Cynthia talks about the conflation of “sinfulness” with “lust/sensuality” in Gregory the Great’s sermon. In your experience, how has that common association been true in the Christian tradition? Take a moment to reflect on how that might have impacted you.

The conflation of sin with lust permeates the cultural landscape within Christianity.  Sin is a word with so much baggage and judgment. I personally prefer a definition of sin that has  nothing to do with judgment and punishment.  New Age author Eckhart Tolle gives me a better way for me think about sin.  Sin is simply a state of consciousness that is not present in this moment, but involves perception trapped in small ego-dominated scripts of repressed past pain. This is radically different from the mainline Christian teaching that God punishes us for sin; a view that I believe sets up people to be obedient, judgmental, and seek a path for perfection that ultimately fails get out of ego-driven traps.  The impact to me in my childhood lead me to be an obedient child, driven to avoid punishment from a hierarchical, omnipotent, and controlling God. I now agree with Eckhart Tolle about sin.  The mainline teaching about sin and judgment has nothing to do with Jesus' message to love one another.  I'm happy to say that I now belong to a smaller progressive church that does not teach about going to hell, or being judged.

Question 3.
Can you see how Mary’s voice was drowned out? In what ways does culture influence which voices are prioritized and which stories are told? Which voices are given priority in our culture today? Which voices are not?

I think Cynthia Bourgeault makes a strong argument that the patriarchal church suppressed MM in order to keep women out of leadership roles.  Cynthia traces the storyline of MM as prostitute back to sermon by Pope Gregory in the seventh century.  Western Christianity taught MM was a prostitute after that, but the Eastern Orthodox Church did not adopt this teaching.  In Eastern Orthodox Church, Mary has the title of Apostle to the Apostles. The Catholic Church officially decreed this prostitute story false in 1969.  I believe that that this narrative suppressing feminine voices serves the male dominated power structure.  Marginalized groups are erased and not given a voice.  
I want to say that this dynamic of hierarchical power, in which elites control others, has driven civilization and western culture.  It marginalized women, people of color, LGBTQ, other species, and the Earth itself.  The Ecological crisis is really a symptom of "control-over" thinking which uses punishment and reward with violence for false power.  True power comes from co-creative cooperation and authentic relationship. Recovering feminine voices and archetypes is a path to restoring creativity and energy that has been lost.

Question 4.
What thoughts, feelings  or sensations arise when you consider the possibility that Mary Magdalene was one of Jesus’ closest disciples?

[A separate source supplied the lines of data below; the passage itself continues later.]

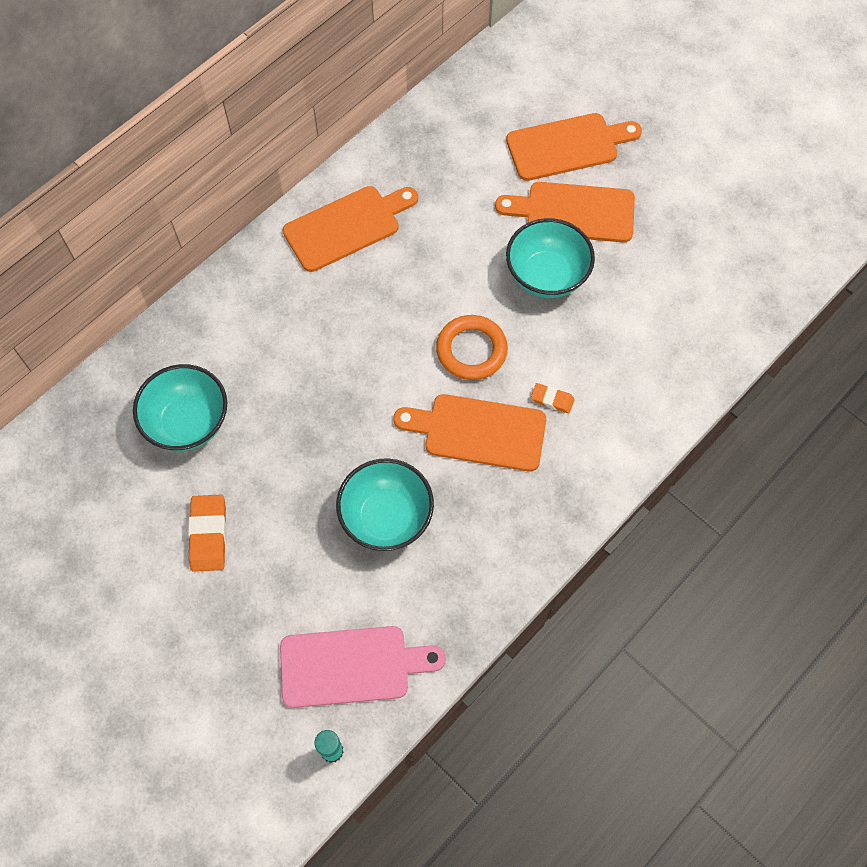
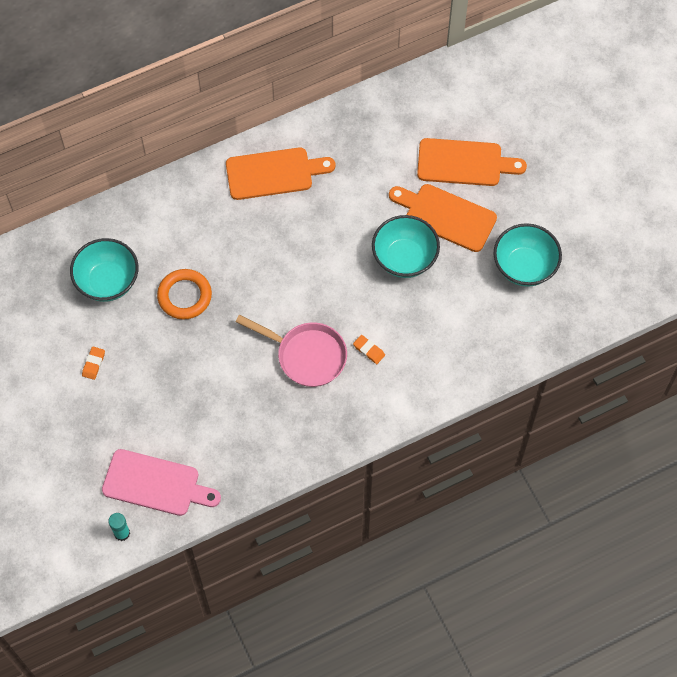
camera: 20 degrees right, 0 degrees up
orange eraser [188,495,227,572] -> orange eraser [82,347,105,380], size x0.58
turquoise bowl [336,458,434,551] -> turquoise bowl moved to [494,223,562,287]
orange cutting board [394,394,546,471] -> pink pan [236,315,347,387]
orange ring [436,315,508,380] -> orange ring moved to [157,269,212,320]

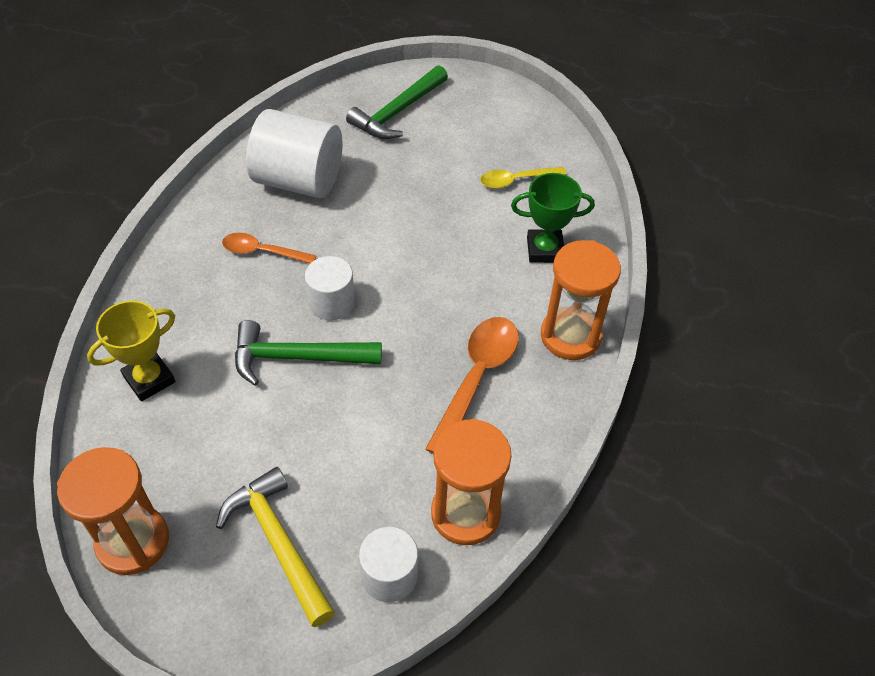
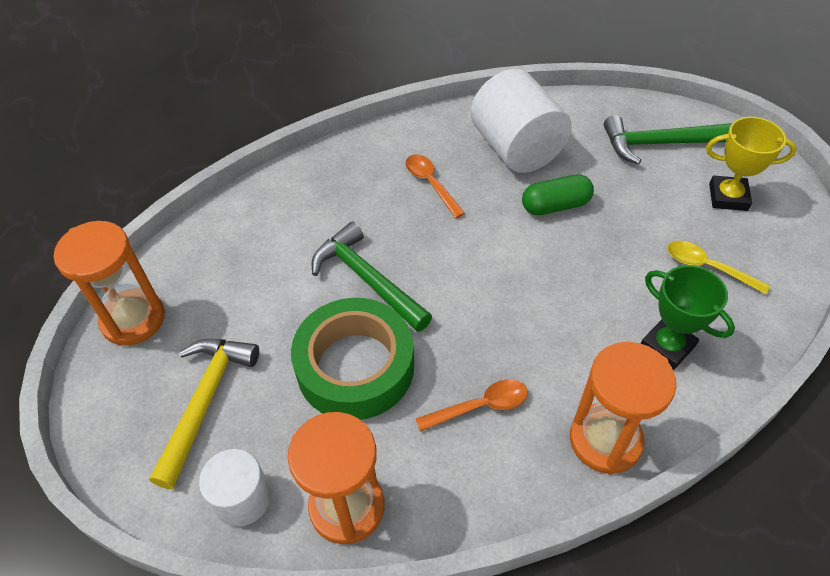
camera: 50 degrees right, 0 degrees up
yellow trophy [87,300,175,401] -> yellow trophy moved to [706,117,797,211]
white cylinder [305,256,355,320] -> none
orange spoon [425,317,519,454] -> orange spoon [416,379,528,432], size x0.61
none -> green tape [291,298,414,420]
none -> green capsule [522,174,594,215]

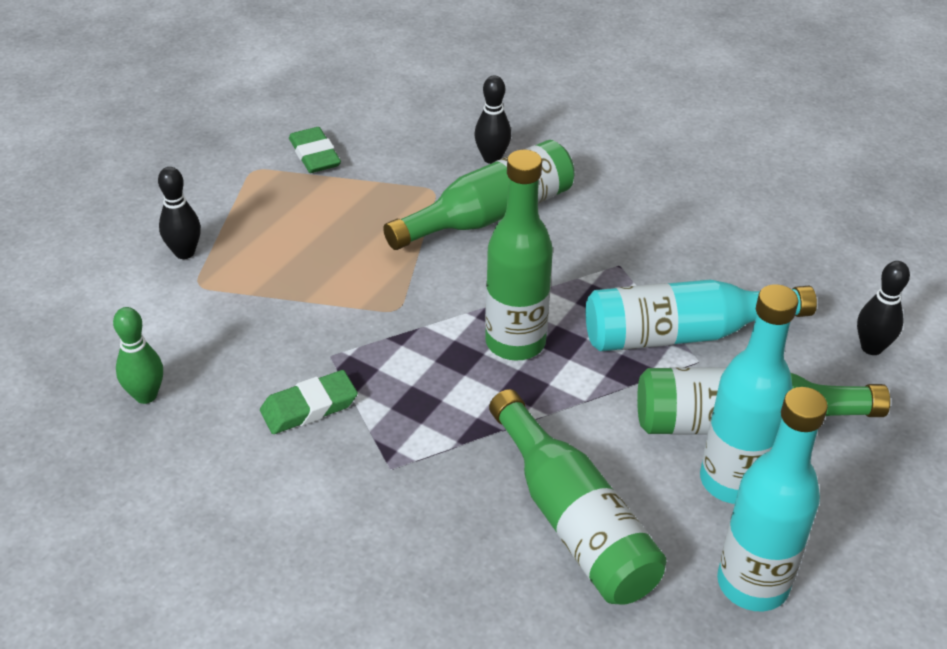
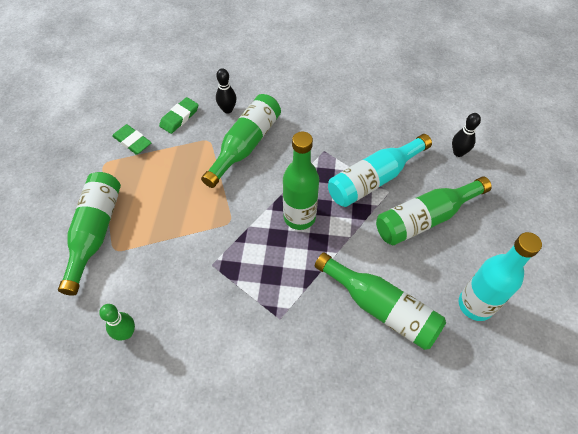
camera: 25 degrees left, 15 degrees up
black bowling pin [158,167,201,259] -> green bottle [58,172,121,296]
green eraser [260,370,358,434] -> green eraser moved to [159,97,198,134]
turquoise bottle [700,284,799,504] -> none

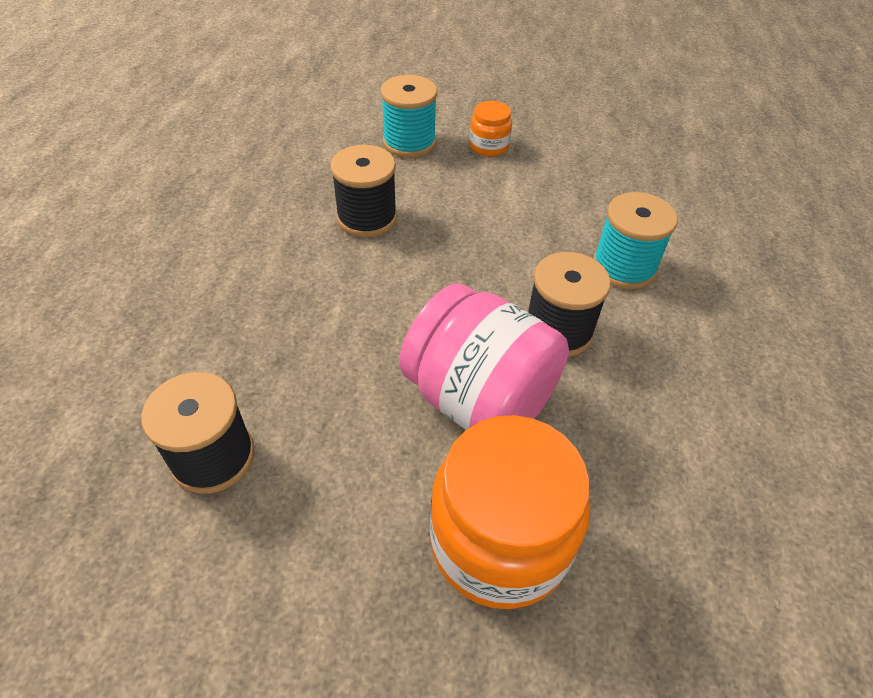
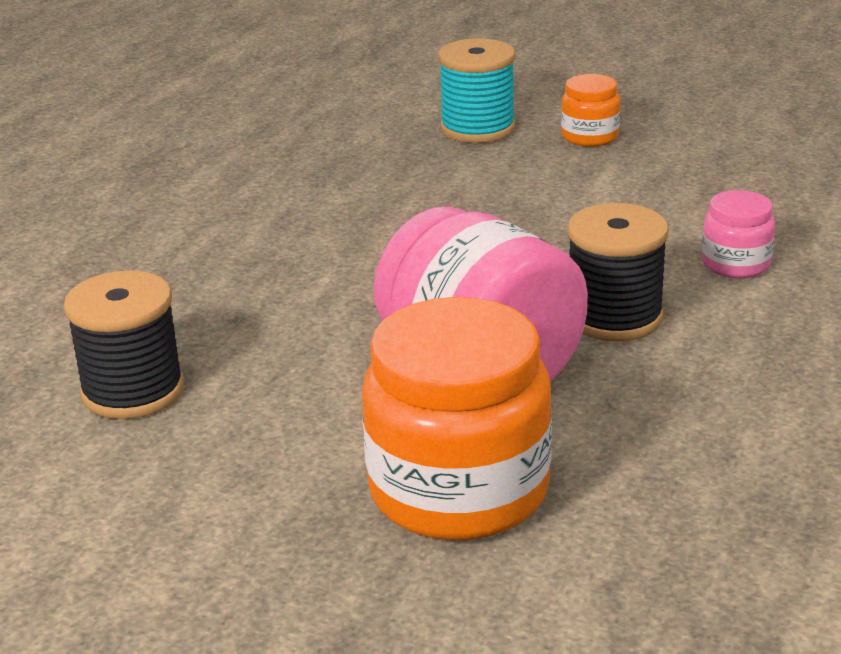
camera: 15 degrees right, 20 degrees down
black spool [330,145,397,237] -> none
turquoise spool [593,192,678,289] -> pink jar [702,190,775,278]

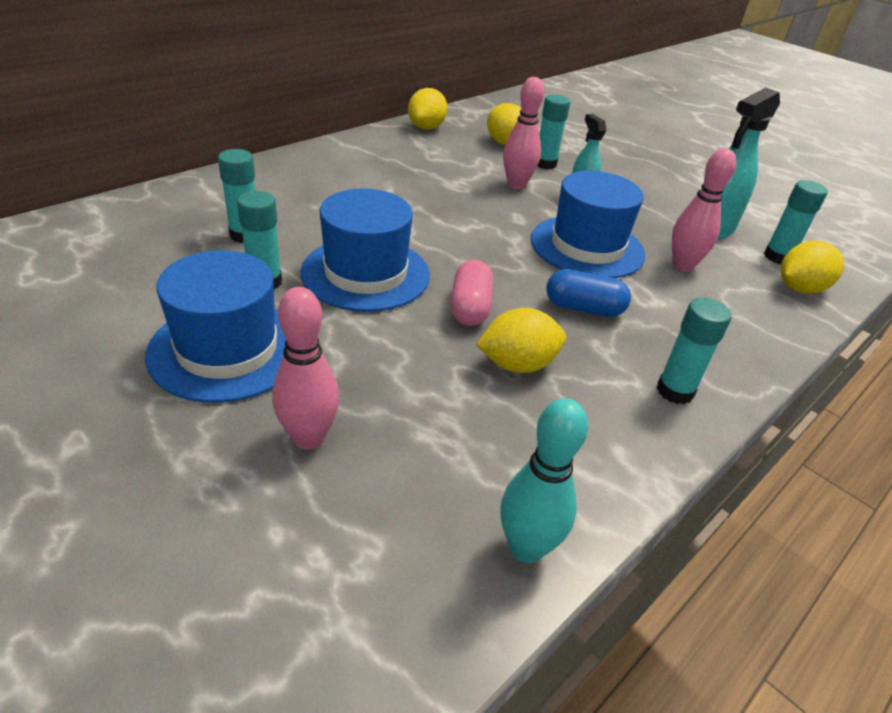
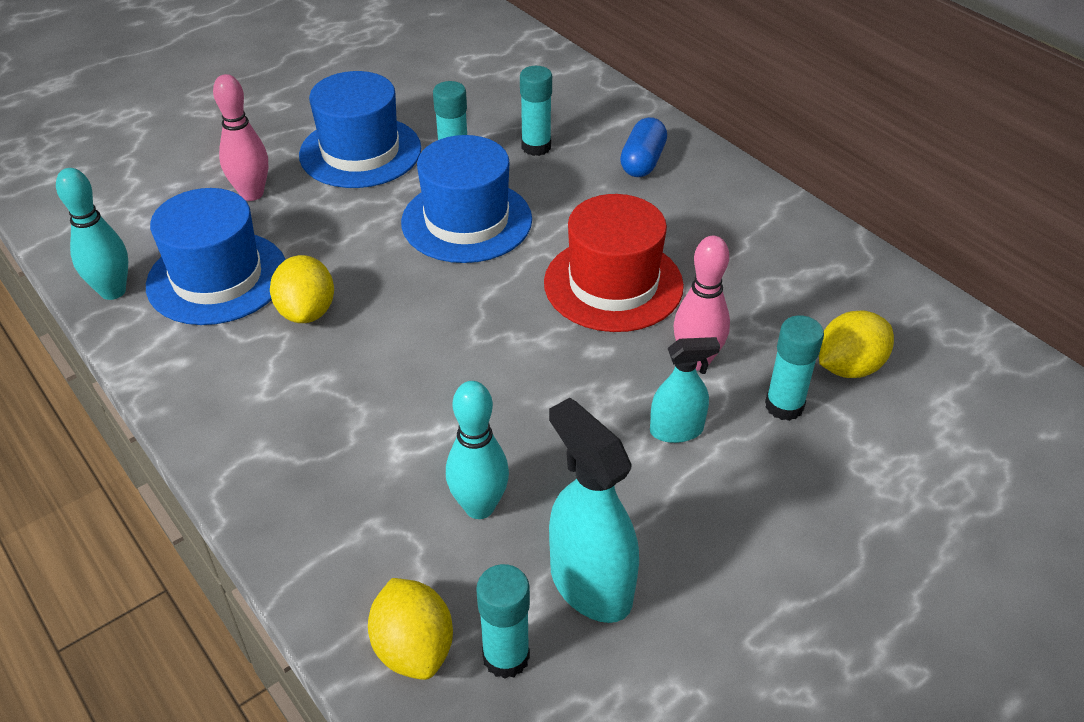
camera: 100 degrees right, 5 degrees up
yellow lemon [408,88,447,130] -> none
pink capsule [450,260,493,326] -> none
blue hat [531,171,645,278] -> blue hat moved to [146,188,286,325]
blue capsule [546,269,631,317] -> blue capsule moved to [620,117,667,177]
turquoise glue stick [657,298,732,404] -> none
pink bowling pin [672,148,736,272] -> turquoise bowling pin [446,381,509,519]
none -> red hat [544,194,684,332]

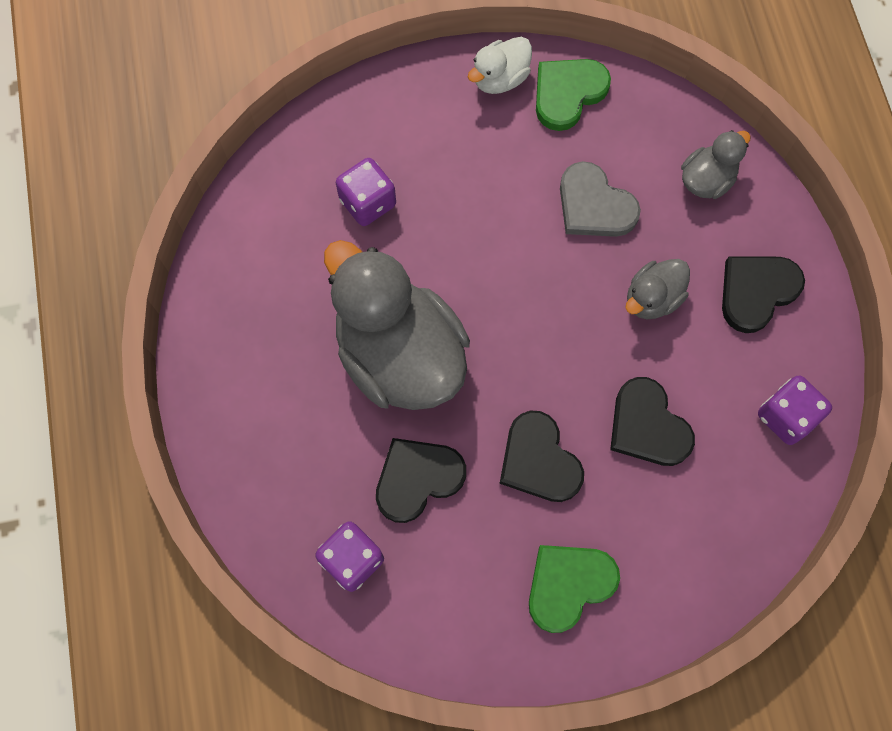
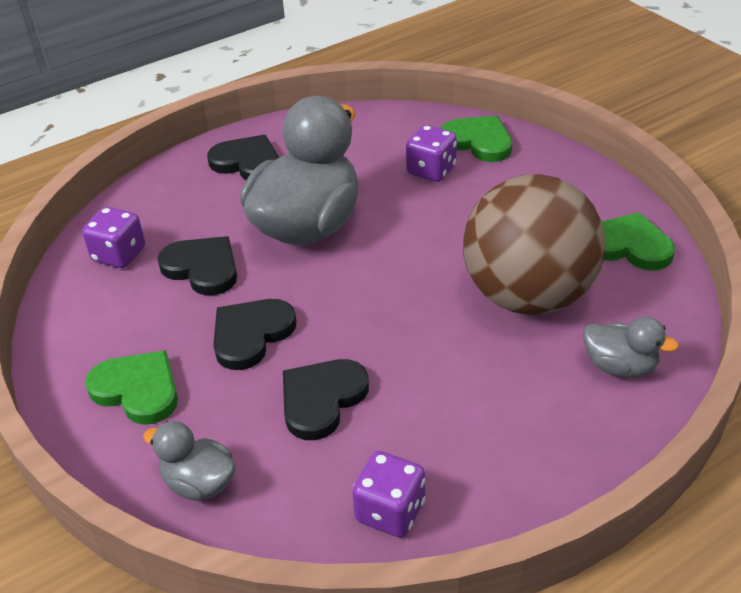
camera: 70 degrees right, 30 degrees down
white duck [468,37,532,94] -> none
grey heart [560,161,641,237] -> brown ball [463,174,605,315]
grey duck [625,259,690,319] -> grey duck moved to [143,421,236,501]
black heart [722,257,805,333] -> black heart moved to [207,135,279,180]
none -> green heart [440,116,512,162]

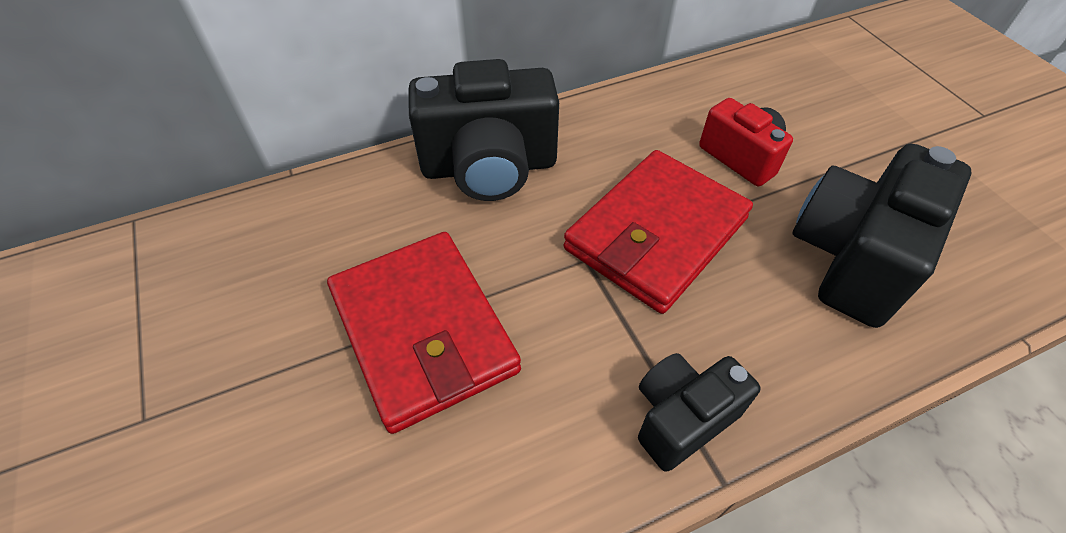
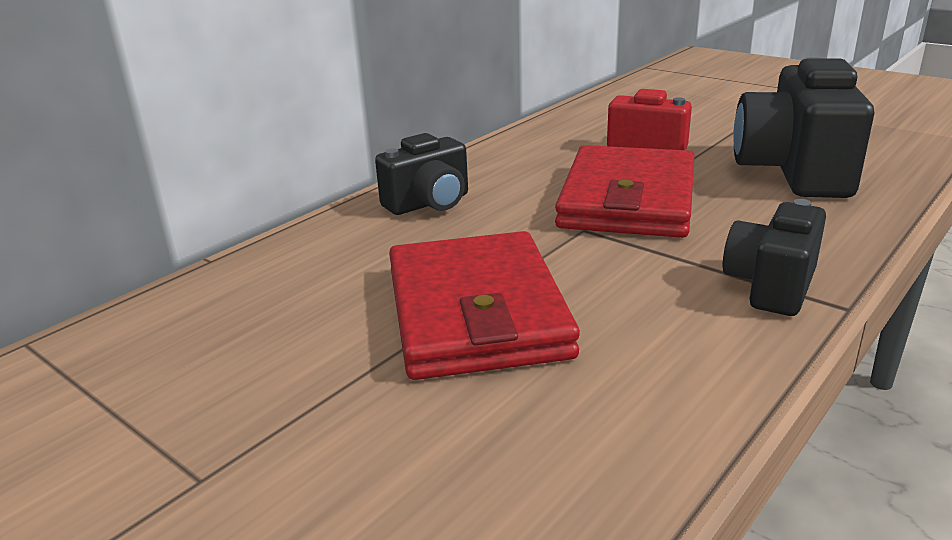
camera: 25 degrees left, 25 degrees down
red wallet [327,232,521,434] -> red wallet turned 45 degrees clockwise [389,231,580,380]
black camera [408,59,559,201] -> black camera [375,133,468,215], size x0.59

I feel curiously intrigued that MM can lead Christianity to new wisdom. A silenced female disciple has many secrets to reveal.  I also feel a tragedy of great loss that we don't yet know everything that MM had to teach us.  Much of the gnostic gospel of Mary Magdalene has been lost. I hope that I can overcome cultural bias to see a fuller Christianity of integrated feminine wisdom.  I am grateful that my church community at Church for our Common Home regularly honors feminine voices like Mary Magdalene in song, ritual, study, and call to ecological transformation.